Fionn pardoned Diarmuid after Aonghus Óg interceded on the couple's behalf; Diarmuid and Gráinne lived in peace at Ceis Chorainn in present-day County Sligo for several years. They had five children, four sons and a daughter. Diarmuid built a fort, Rath Gráinia. However, they went for years without visiting Grainne's father Cormac Mac Art and Diarmuid's former comrades. Gráinne persuaded Diarmuid to invite their friends and relations to a feast, including Fionn and the Fianna. Fionn invited Diarmuid on a boar hunt on the heath of Benn Gulbain; Diarmuid only took his short sword Beagalltach and his yellow spear, Gáe Buide, not his best weapons. He was gored by a giant boar which had already killed a number of men and hounds.

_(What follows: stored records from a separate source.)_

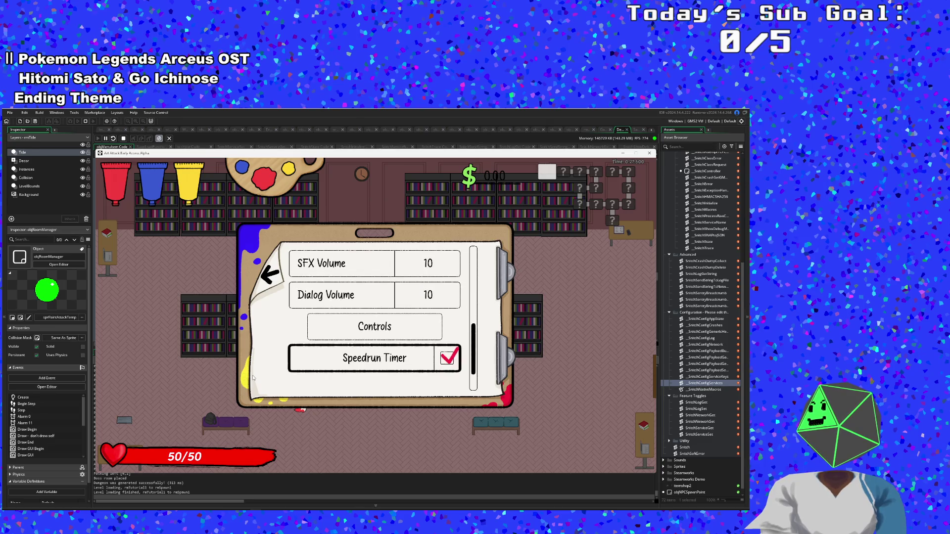
pyautogui.press('Up')
pyautogui.press('Return')
pyautogui.press('Down')
pyautogui.press('Down')
pyautogui.press('Down')
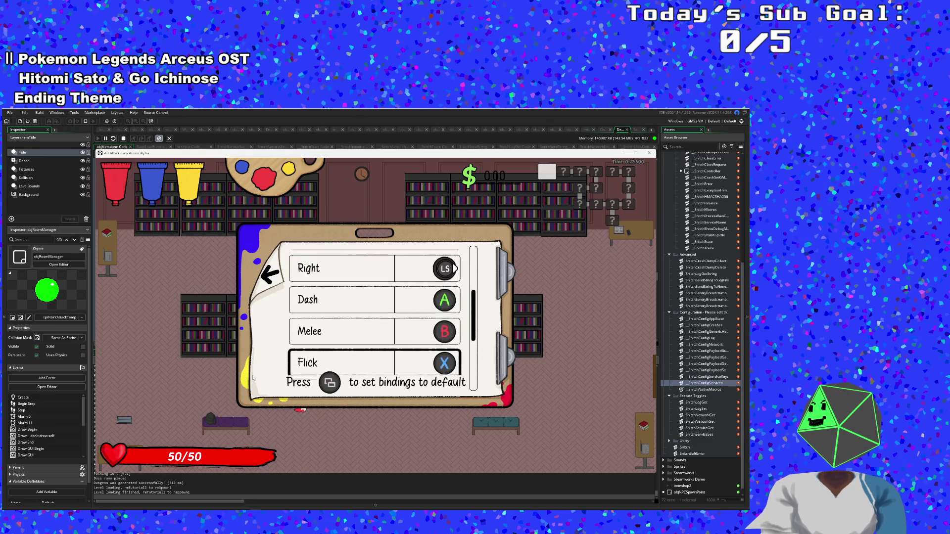
pyautogui.press('Escape')
pyautogui.press('Escape')
pyautogui.press('Escape')
pyautogui.press('Escape')
pyautogui.press('Escape')
pyautogui.press('Escape')
pyautogui.press('Escape')
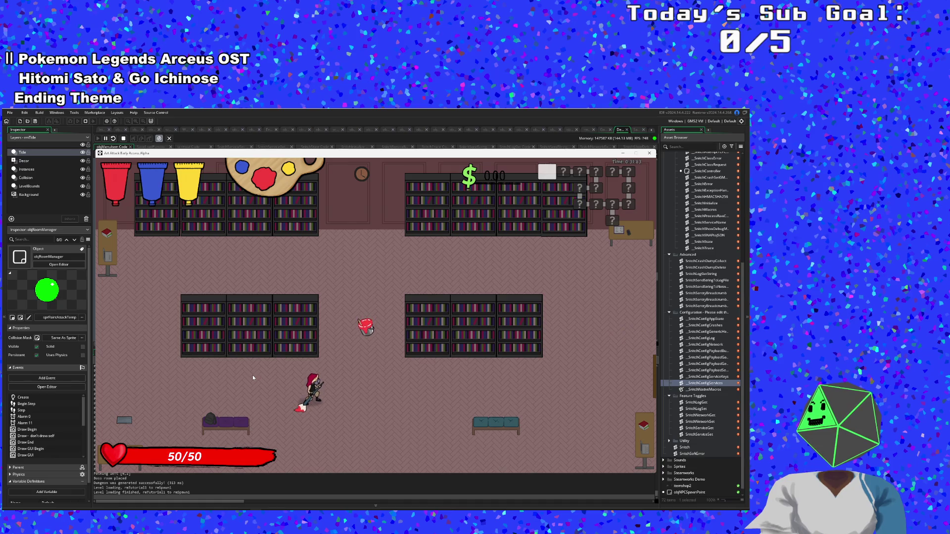
# Turn the Speedrun Timer off in the pause Settings and resume play.
pyautogui.press('Escape')
pyautogui.press('Down')
pyautogui.press('Return')
pyautogui.press('Up')
pyautogui.press('Up')
pyautogui.press('Up')
pyautogui.press('Up')
pyautogui.press('Down')
pyautogui.press('Down')
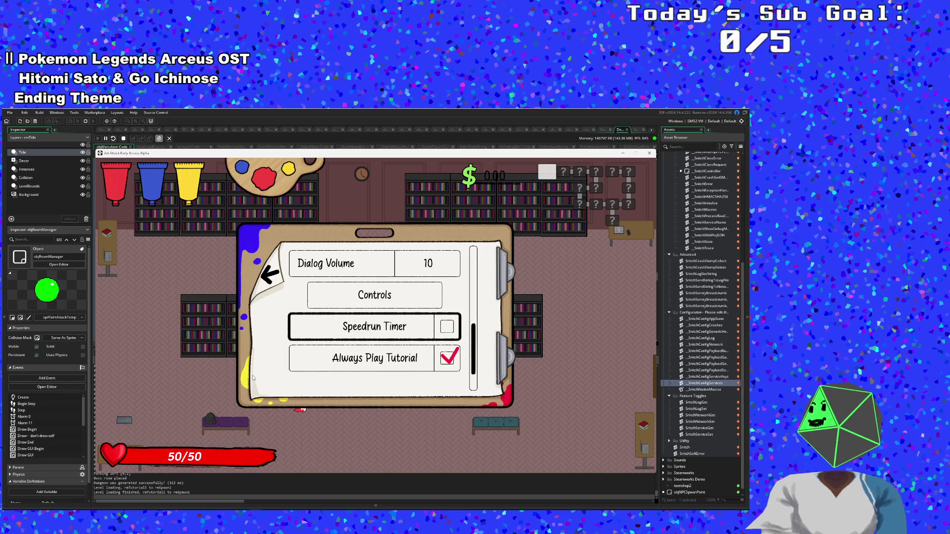
pyautogui.press('Escape')
pyautogui.press('Return')
# Walk the character around the library room past the bookshelves to the red paint pickup.
pyautogui.press('d')
pyautogui.press('a')
pyautogui.press('d')
pyautogui.press('a')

Water drunk from Fionn's hands had the power of healing, but when Fionn gathered water, he twice let it run through his fingers before he could bring it to Diarmuid. Threatened by his son Oisín and grandson Oscar, he fetched water a third time, but this time he was too late: Diarmuid had died.

After Diarmuid's death, Aengus took his body back to the Brugh, where he breathed life into it whenever he wished to speak with the hero.

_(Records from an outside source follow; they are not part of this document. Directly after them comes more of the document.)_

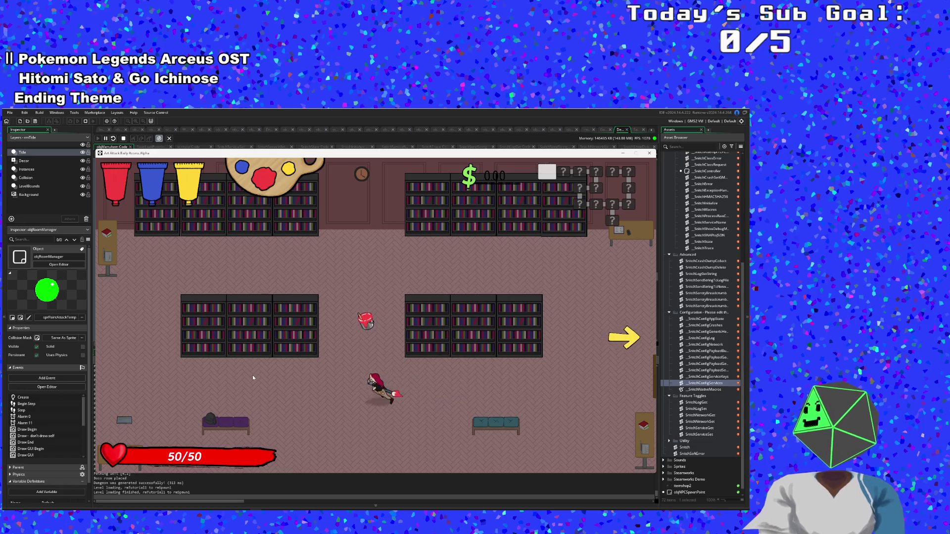
pyautogui.press('w')
pyautogui.press('s')
pyautogui.press('d')
pyautogui.press('w')
pyautogui.press('a')
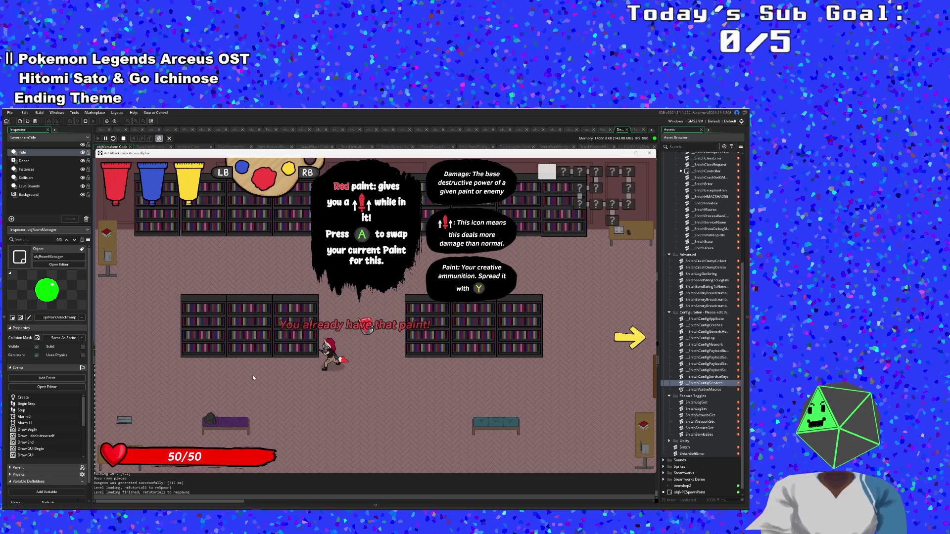
# Pause the game and quit back to the title screen.
pyautogui.press('Escape')
pyautogui.press('s')
pyautogui.press('Return')
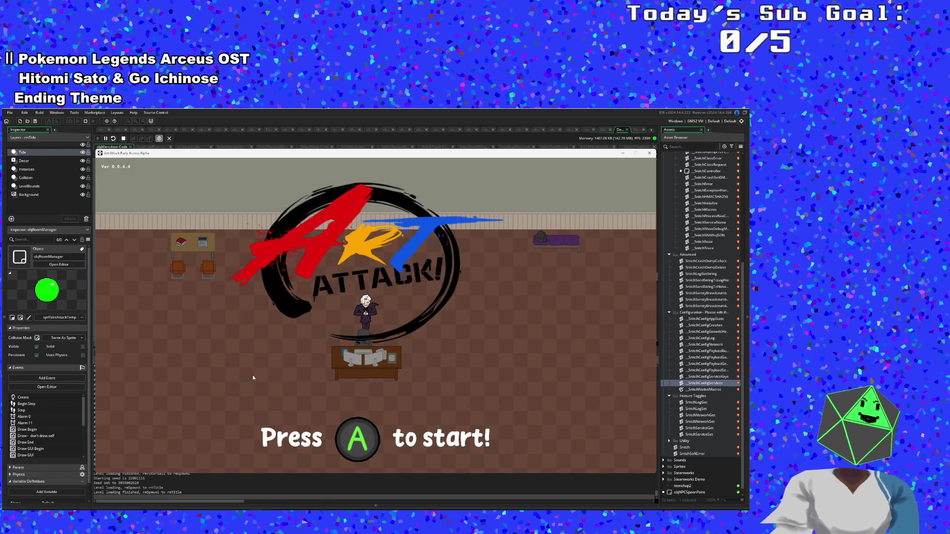
# On the title menu, check the Settings and Best Times screens, then quit the game.
pyautogui.press('Return')
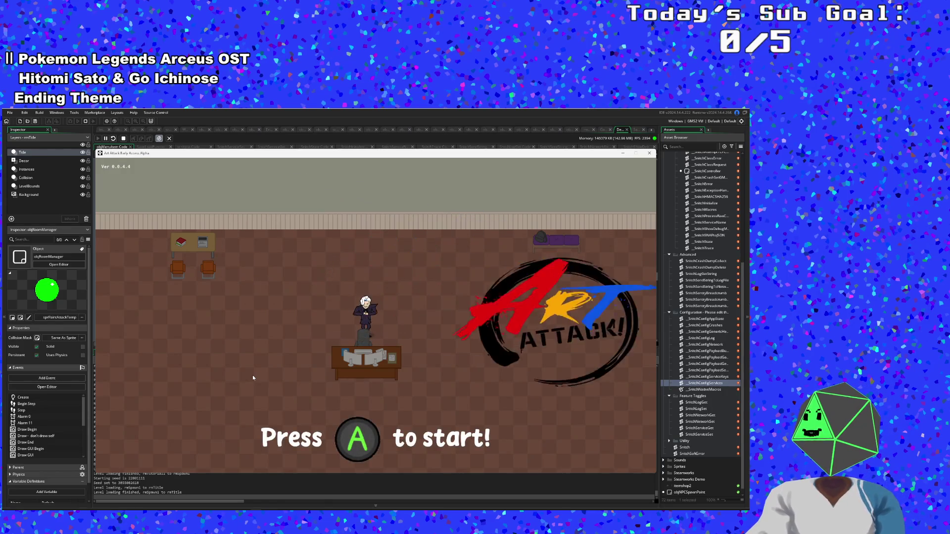
pyautogui.press('Down')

Tóraigheacht Dhiarmada agus Ghráinne has often been compared with the earlier love triangle between Deirdre, Noísi and King Conchobar of Ulster, Longes mac nUislenn (The Exile of the Sons of Uisliu), which is part of the Ulster Cycle.

===Famous weapons===

Manannán mac Lir, a sea god, presents Aengus Óg with an invincible magical sword named either Móralltach or Nóralltach, the Great Fury.
In The Pursuit of Diarmuid and Gráinne it is said of Móralltach that it left no stroke nor blow unfinished at the first trial.
Aengus passes Móralltach on to Diarmuid, along with a second sword, Beagalltach, the Little Fury.

Diarmuid also owns several other weapons known by specific names, including Gáe Buidhe, the Yellow Spear, Crann Buidhe, the Yellow Shaft, and Gáe Dearg, the Red Spear. The spears inflict wounds that cannot be healed. Diarmuid uses Móralltach and Gáe Dearg for adventures that are matters of life and death, Beagalltach and Gáe Buidhe and lesser battles.

==In popular culture==

One of the many craters on Europa named after Celtic figures is named specifically after Diarmuid.